À medida que cresciam e ganhavam autonomia, os rapazes começaram a largar as saias da mãe, a asa protetora do pai. A terra era muito pobre, as courelas escassas para garantir os meios para uma subsistência digna a tanta boca. A pouco e pouco partiam, voltavam, tornavam a partir, como todos os homens empreendedores da terra. Alguns casaram e constituíram a sua família, alargando de modo significativo o núcleo da família de origem. Quando se juntavam na casa dos pais, apesar do número sempre a crescer, a mãe não se cansava de lembrar os tempos idos em que os sete filhos se sentavam à mesa e todos partilhavam o muito ou o pouco que havia para comer. Os tempos mudavam, noras e netos e netas contribuíam em número, descontração e alegria para transformar cada encontro numa festa, mas à medida que os anos passavam aumentava a nostalgia do casal em relação à ausência de um ou outro filho. Era bem receber notícias e saber que pelo Natal ou pela festa da Senhora dos Milagres os ausentes se fariam presentes, mas havia um vazio que permanecia.

A mulher viu-se tomada por uma febres que não lhe deram tréguas durante dias, caiu na cama e todos julgaram que era chegada a sua hora.

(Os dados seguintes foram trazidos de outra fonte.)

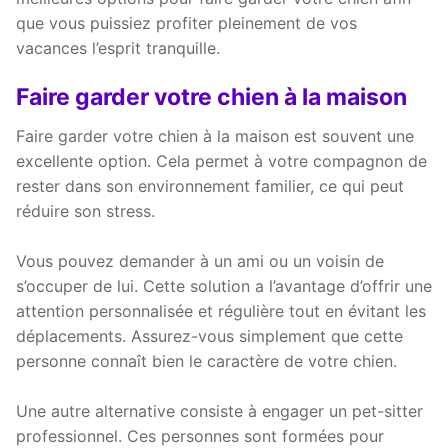
que vous puissiez profiter pleinement de vos
vacances l’esprit tranquille.
Faire garder votre chien à la maison
Faire garder votre chien à la maison est souvent une
excellente option. Cela permet à votre compagnon de
rester dans son environnement familier, ce qui peut
réduire son stress.
Vous pouvez demander à un ami ou un voisin de
s’occuper de lui. Cette solution a l’avantage d’offrir une
attention personnalisée et régulière tout en évitant les
déplacements. Assurez-vous simplement que cette
personne connaît bien le caractère de votre chien.
Une autre alternative consiste à engager un pet-sitter
professionnel. Ces personnes sont formées pour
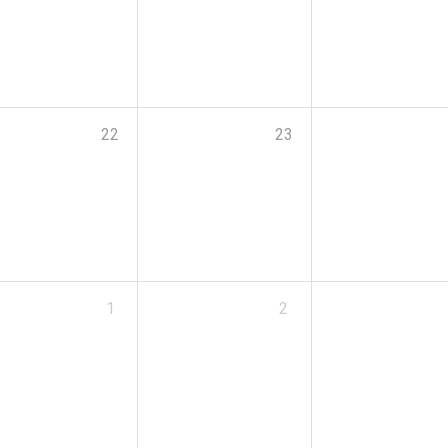
22
23
1
2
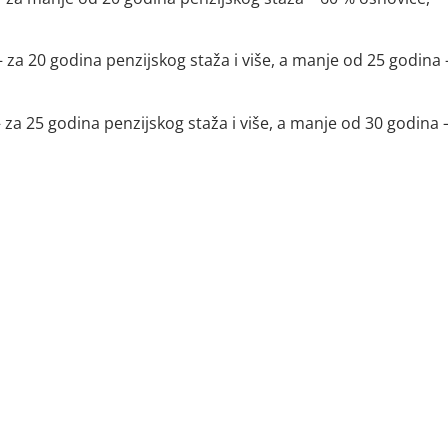
 za 20 godina penzijskog staža i više, a manje od 25 godina 
za 25 godina penzijskog staža i više, a manje od 30 godina 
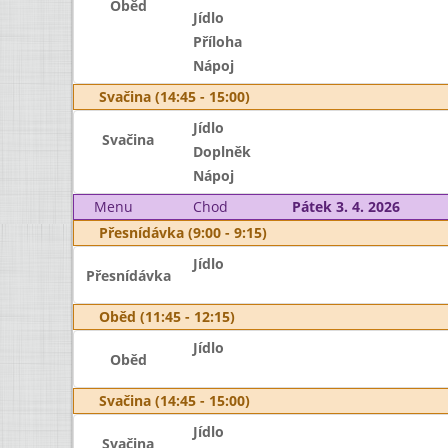
Oběd
Jídlo
Příloha
Nápoj
Svačina (14:45 - 15:00)
Jídlo
Svačina
Doplněk
Nápoj
Menu
Chod
Pátek 3. 4. 2026
Přesnídávka (9:00 - 9:15)
Jídlo
Přesnídávka
Oběd (11:45 - 12:15)
Jídlo
Oběd
Svačina (14:45 - 15:00)
Jídlo
Svačina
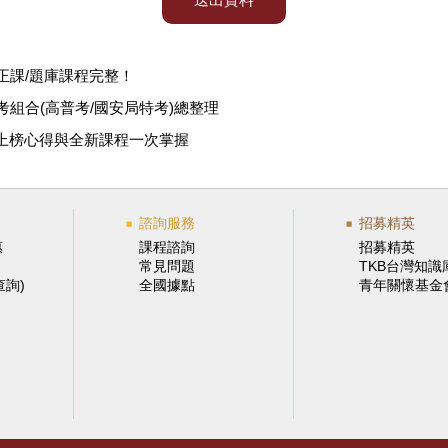
正課/題庫課程完整！
組合(高普考/國安局特考)總整理
上榜心得與全新課程一次掌握
諮詢服務
招募精英
惠
課程諮詢
招募精英
常見問題
TKB台灣知識
查詢)
全國據點
青年關懷基金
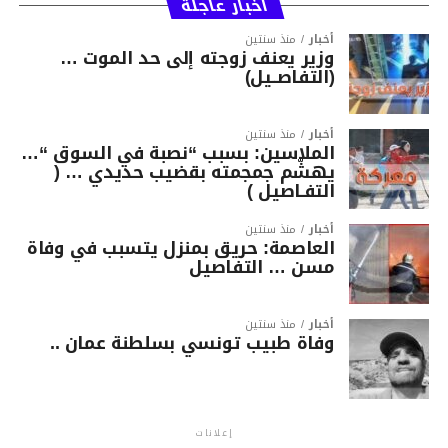
أخبار عاجلة
أخبار
منذ سنتين
وزير يعنف زوجته إلى حد الموت …
(التفاصــيل)
أخبار
منذ سنتين
الملاسين: بسبب “نصبة في السوق “…
يهشّم جمجمته بقضيب حديدي … (
التفـاصيل )
أخبار
منذ سنتين
العاصمة: حريق بمنزل يتسبب في وفاة
مسن … التفاصيل
أخبار
منذ سنتين
وفاة طبيب تونسي بسلطنة عمان ..
إعلانات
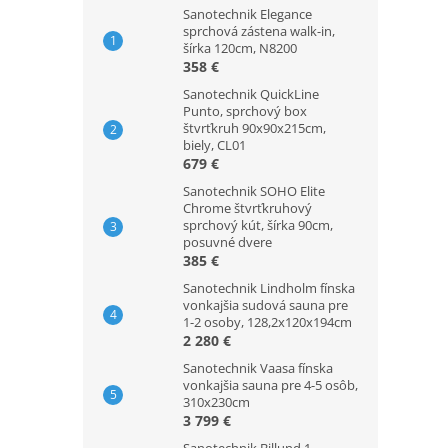
Sanotechnik Elegance
sprchová zástena walk-in,
šírka 120cm, N8200
358 €
Sanotechnik QuickLine
Punto, sprchový box
štvrťkruh 90x90x215cm,
biely, CL01
679 €
Sanotechnik SOHO Elite
Chrome štvrťkruhový
sprchový kút, šírka 90cm,
posuvné dvere
385 €
Sanotechnik Lindholm fínska
vonkajšia sudová sauna pre
1-2 osoby, 128,2x120x194cm
2 280 €
Sanotechnik Vaasa fínska
vonkajšia sauna pre 4-5 osôb,
310x230cm
3 799 €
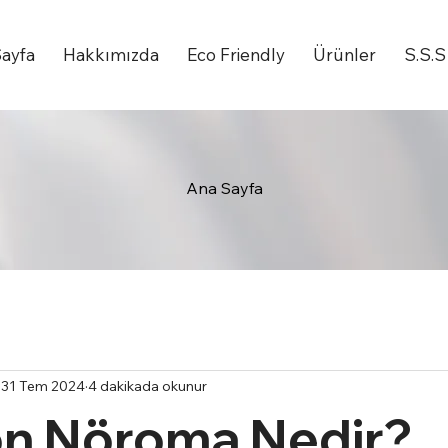
ayfa
Hakkımızda
Eco Friendly
Ürünler
S.S.S
Ana Sayfa
31 Tem 2024
4 dakikada okunur
n Nöroma Nedir?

O homem, seu confidente privilegiado, sentiu como sua a saudade da sua companheira, fez apelo à sua fé mais profunda, rogou pela recuperação da enferma e fez a promessa da sua vida: mandaria construir uma capela em honra de Nossa Senhora se juntasse os sete filhos na sua casa. Não se atrevia a juntar à promessa o voto de a mãe poder abraçá-los a todos em simultâneo antes de se entregar ao Criador, mas era esse o seu propósito mais firme, que guardava só para si, receoso que a partilha do mesmo desse azar ou que mostrassem pena dele.

Deus ou Nossa Senhora, ou os dois em conluio, atenderam as preces deste pai e marido extremoso, sem igual, e a sua cara-metade afugentou as sezões que a deixaram muito debilitada mas de pé. O susto de quase a terem perdido chegou aos filhos ausentes quando da doença que a acometeu e a vontade de responderem com a sua presença aos desejos dos pais fez caminho. Por ocasião da festa da Senhora dos Milagres, os sete irmãos marcaram presença na casa onde tinham nascido. Um deles só chegou ao pôr do sol, mesmo a tempo de ocupar o seu lugar à mesa do jantar. Coube-lhe a ele, por delegação do pai, a oração que antecedia a refeição. A que se seguiu foi o pai que a disse e logo de seguida anunciou que o seu maior desejo estava cumprido, as suas preces tinham chegado ao céu, só lhe restava pagar a promessa: construir a capelinha em honra de Nossa Senhora.